Comment faire si on n’a pas d’autre choix que de demander à un salarié de se servir de ses outils personnels pour effectuer son travail ? Une demande tout de même risquée tant la pratique reste occulte.

Nous nous sommes penchés la semaine dernière sur le BYOD, c’est-à-dire quand le salarié se sert de ses outils personnels pour effectuer son travail, pour alerter sur la prise de risque réalisée par l’employeur dans ce genre de cas et inviter l’employeur à fournir les équipements de travail. Nous allons voir aujourd’hui comment faire si on n’a pas d’autre choix que d’en passer par là.

Rappelons nos exemples. Un technicien vidéo / monteur salarié utilise sa propre caméra et monte la vidéo sur son ordinateur personnel. Un studio de cinéma emploie une figurante pour un rôle d’agent de police et elle vient au volant de sa propre voiture de police pour tourner des scènes. Un musicien arrive dans la fosse de l’orchestre avec son propre violon.

Pour encadrer cette pratique du BYOD, il faut l’écrire noir sur blanc. D’abord dans le règlement intérieur, en précisant que les salariés ne doivent utiliser que le matériel qui leur est fourni et pas un autre, sauf dérogation contractuelle. Il s’agit de se prémunir.

Il faut donc aussi rédiger la clause appropriée dans le contrat. Il paraît illégal d’inscrire dans le contrat une obligation pour le salarié d’apporter son matériel. On doit néanmoins considérer le cas où le fait d’apporter son propre matériel relèverait d’un usage. Les professionnels ne peuvent que remarquer qu’il est d’usage pour un musicien que de venir avec son propre instrument. Alors, dans ce cas, le minimum sera d’indiquer dans le contrat que l’employeur a mis du matériel à disposition du salarié mais que celui-ci préfère utiliser son propre matériel.

Il faut le préciser dans le contrat qui assure le matériel en cas de dommage à celui-ci. Côté employeur, aucun assureur n’acceptera d’assurer à l’aveugle les risques d’un matériel inconnu. Côté salarié, il faut que celui-ci trouve un assureur qui accepte d’indemniser le salarié en cas d’utilisation de son matériel hors cadre privé. Il en coûtera certainement une surprime, laquelle pourra être remboursée en tout ou partie par l’employeur.

Et comment traiter la question en matière de paye ? La rémunération du salarié se rapporte à la valeur de son travail et n’inclut donc pas l’apport de son matériel. Augmenter son niveau de rémunération n’est donc pas une solution.

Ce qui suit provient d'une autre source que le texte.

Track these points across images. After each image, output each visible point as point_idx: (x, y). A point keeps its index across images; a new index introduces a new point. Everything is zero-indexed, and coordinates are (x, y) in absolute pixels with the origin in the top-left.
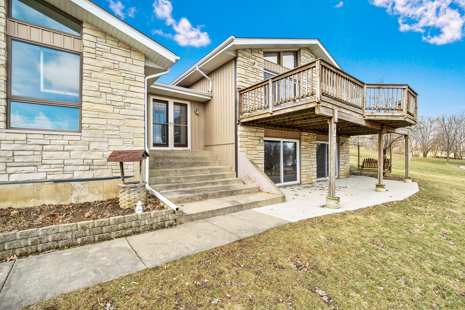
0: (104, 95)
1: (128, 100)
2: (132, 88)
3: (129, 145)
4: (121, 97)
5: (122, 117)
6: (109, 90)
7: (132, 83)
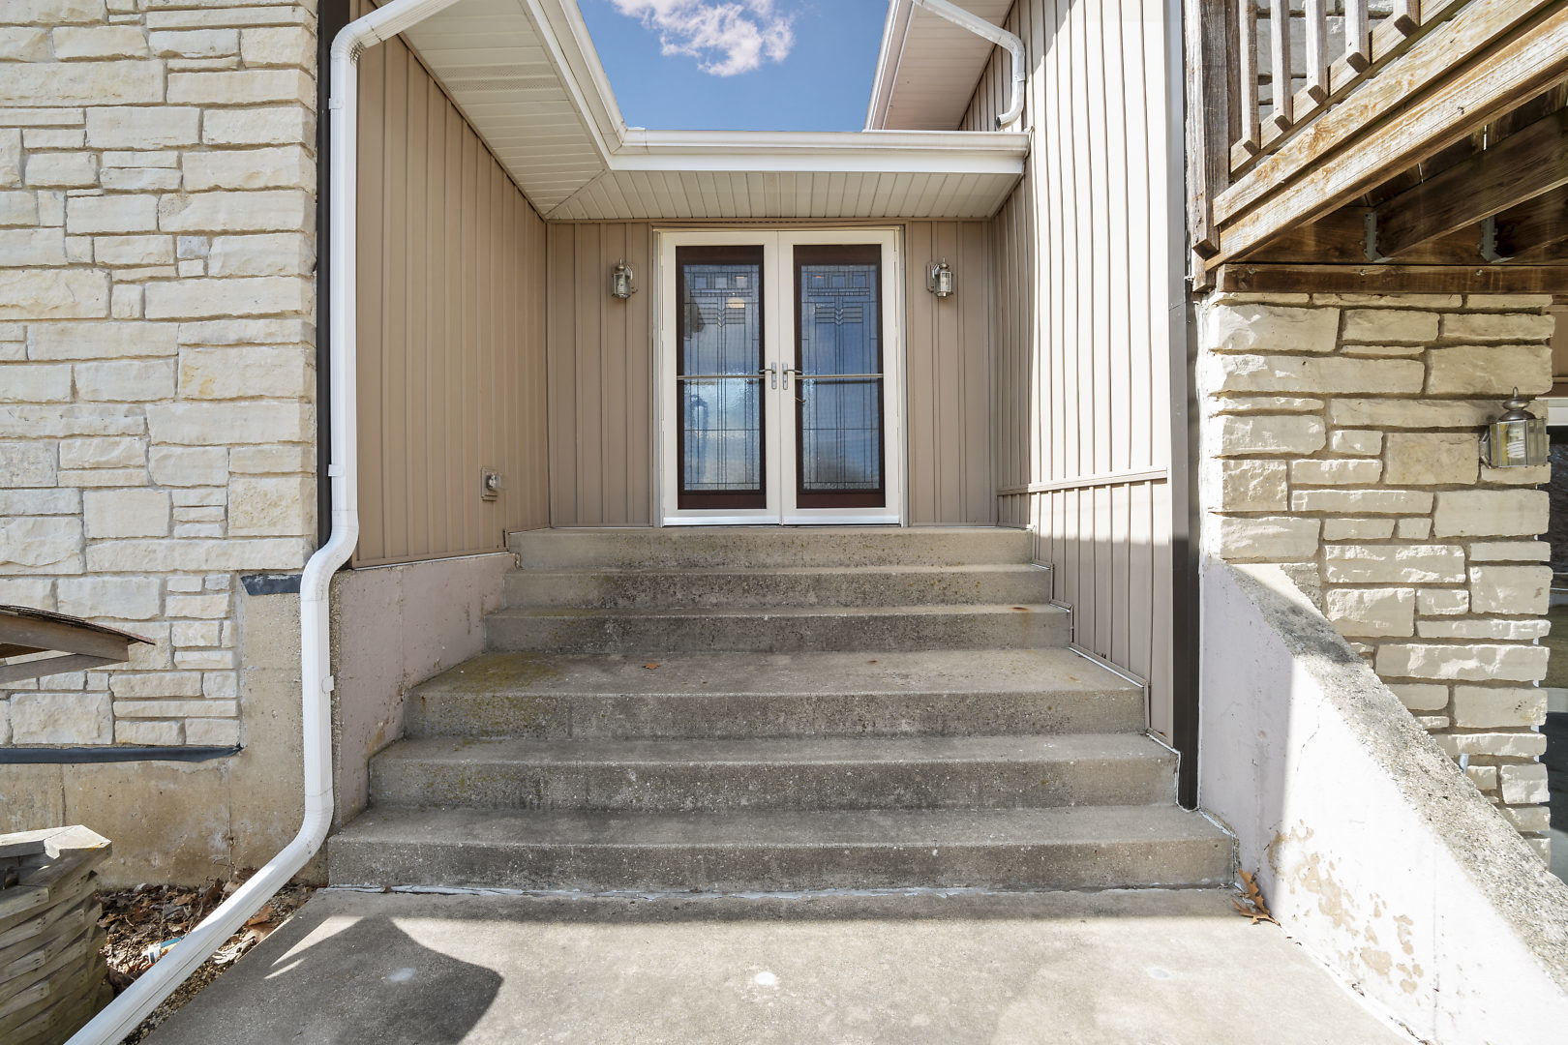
0: (51, 208)
1: (194, 214)
2: (222, 124)
3: (205, 530)
4: (153, 199)
5: (162, 337)
6: (76, 168)
7: (219, 87)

Peut-on considérer qu’il s’agit de frais professionnels ? L’exercice est périlleux, notamment vis-à-vis de l’URSSAF. En cas de remboursement sous forme d’allocations forfaitaires, il sera difficile, voire impossible, d’apporter la preuve de l’utilisation des indemnités conformément à leur objet puisque l’employeur ne recueille pas de pièces justificatives et donc, étant hors cadre des forfaits prévus à l’arrêté du 20 décembre 2002, le risque de réintégration dans l’assiette des prélèvements est important. Il faudra préférer le remboursement réel mais il faut alors demander au salarié a minima la facture d’achat du matériel et prévoir dans le contrat de travail la méthode d’amortissement utilisée. Sera-ce suffisant en cas de contrôle ?

On peut aussi envisager de verser par exemple une prime d’outillage au salarié mais il ne s’agira nullement d’un remboursement de frais professionnels. Les charges sociales s’appliqueront mais au moins vous maîtrisez ce que vous faites.

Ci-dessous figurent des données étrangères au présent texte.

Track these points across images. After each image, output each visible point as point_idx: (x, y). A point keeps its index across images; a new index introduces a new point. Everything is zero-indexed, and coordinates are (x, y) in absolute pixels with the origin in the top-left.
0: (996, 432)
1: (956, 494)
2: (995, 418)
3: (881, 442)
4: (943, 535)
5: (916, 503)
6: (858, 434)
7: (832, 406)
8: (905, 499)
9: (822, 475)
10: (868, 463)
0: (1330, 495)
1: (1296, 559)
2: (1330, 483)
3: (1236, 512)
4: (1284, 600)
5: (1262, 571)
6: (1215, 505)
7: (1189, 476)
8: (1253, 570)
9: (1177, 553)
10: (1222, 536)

Peut-on envisager de sortir du contrat de travail ? La figurante pourrait louer sa patrouilleuse. Il y a néanmoins des conséquences fiscales car les revenus générés par la location doivent alors être déclarés et peuvent déclencher un impôt. Il faudra également que la comédienne établisse une attestation pour que l’employeur puisse intégrer la dépense dans sa comptabilité. C’est un mélange des genres qui peut soulever des difficultés.

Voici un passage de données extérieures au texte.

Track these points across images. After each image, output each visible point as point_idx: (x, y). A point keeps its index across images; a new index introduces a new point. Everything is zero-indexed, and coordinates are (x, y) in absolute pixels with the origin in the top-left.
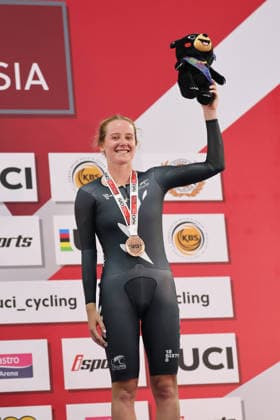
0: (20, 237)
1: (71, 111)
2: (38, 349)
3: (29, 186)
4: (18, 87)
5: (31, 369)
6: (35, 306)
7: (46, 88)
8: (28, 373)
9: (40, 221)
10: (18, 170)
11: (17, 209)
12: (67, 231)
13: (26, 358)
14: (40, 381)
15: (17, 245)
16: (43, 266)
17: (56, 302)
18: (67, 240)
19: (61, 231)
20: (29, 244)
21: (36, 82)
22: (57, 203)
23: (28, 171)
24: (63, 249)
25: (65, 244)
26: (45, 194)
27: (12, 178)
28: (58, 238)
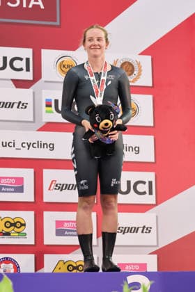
0: (20, 102)
1: (58, 23)
2: (28, 175)
3: (28, 70)
4: (25, 6)
5: (22, 187)
6: (27, 147)
7: (42, 7)
9: (34, 93)
10: (21, 59)
11: (19, 84)
12: (51, 100)
13: (20, 180)
14: (28, 195)
15: (18, 107)
16: (34, 122)
17: (40, 145)
18: (50, 106)
19: (47, 100)
20: (26, 107)
21: (36, 3)
22: (46, 82)
23: (28, 60)
24: (47, 112)
25: (49, 109)
26: (37, 75)
27: (17, 64)
28: (44, 104)
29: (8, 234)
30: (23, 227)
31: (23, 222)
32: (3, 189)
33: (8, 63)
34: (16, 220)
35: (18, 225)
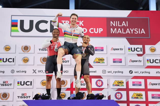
0: (139, 60)
1: (149, 37)
2: (142, 81)
3: (141, 51)
4: (139, 33)
5: (141, 84)
6: (142, 73)
7: (145, 33)
8: (140, 85)
9: (143, 58)
10: (139, 48)
11: (139, 55)
12: (148, 59)
13: (140, 82)
14: (143, 87)
15: (139, 62)
16: (144, 66)
17: (146, 72)
18: (148, 61)
19: (147, 59)
20: (141, 62)
21: (143, 32)
22: (147, 54)
23: (141, 48)
24: (147, 63)
25: (148, 62)
26: (144, 53)
27: (138, 50)
28: (146, 61)
29: (137, 98)
30: (142, 96)
31: (142, 95)
32: (136, 85)
33: (135, 49)
34: (140, 94)
35: (140, 95)
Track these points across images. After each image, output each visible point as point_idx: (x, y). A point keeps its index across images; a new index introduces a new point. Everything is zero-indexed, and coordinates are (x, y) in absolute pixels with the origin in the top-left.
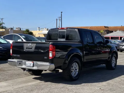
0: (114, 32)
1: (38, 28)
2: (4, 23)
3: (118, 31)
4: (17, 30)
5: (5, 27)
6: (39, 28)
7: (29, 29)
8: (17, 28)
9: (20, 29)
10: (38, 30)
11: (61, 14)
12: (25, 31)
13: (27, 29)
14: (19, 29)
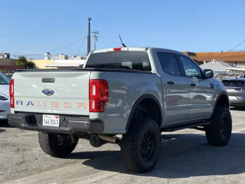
0: (205, 63)
1: (46, 54)
3: (213, 62)
4: (2, 57)
6: (49, 53)
9: (8, 56)
10: (46, 58)
12: (17, 60)
13: (22, 55)
14: (5, 56)
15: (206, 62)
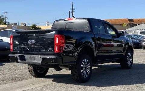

Dans tous les cas, l’employeur doit exiger de voir le matériel en amont afin de s’assurer de l’absence de dangerosité de celui-ci car c’est sur l’employeur que pèse l’obligation de santé et sécurité au travail.

Même quand on souhaite l’encadrer, le recours au BYOD n’est pas sans risque car la pratique reste occulte, ce qui ne permet pas de dégager des règles claires en la matière.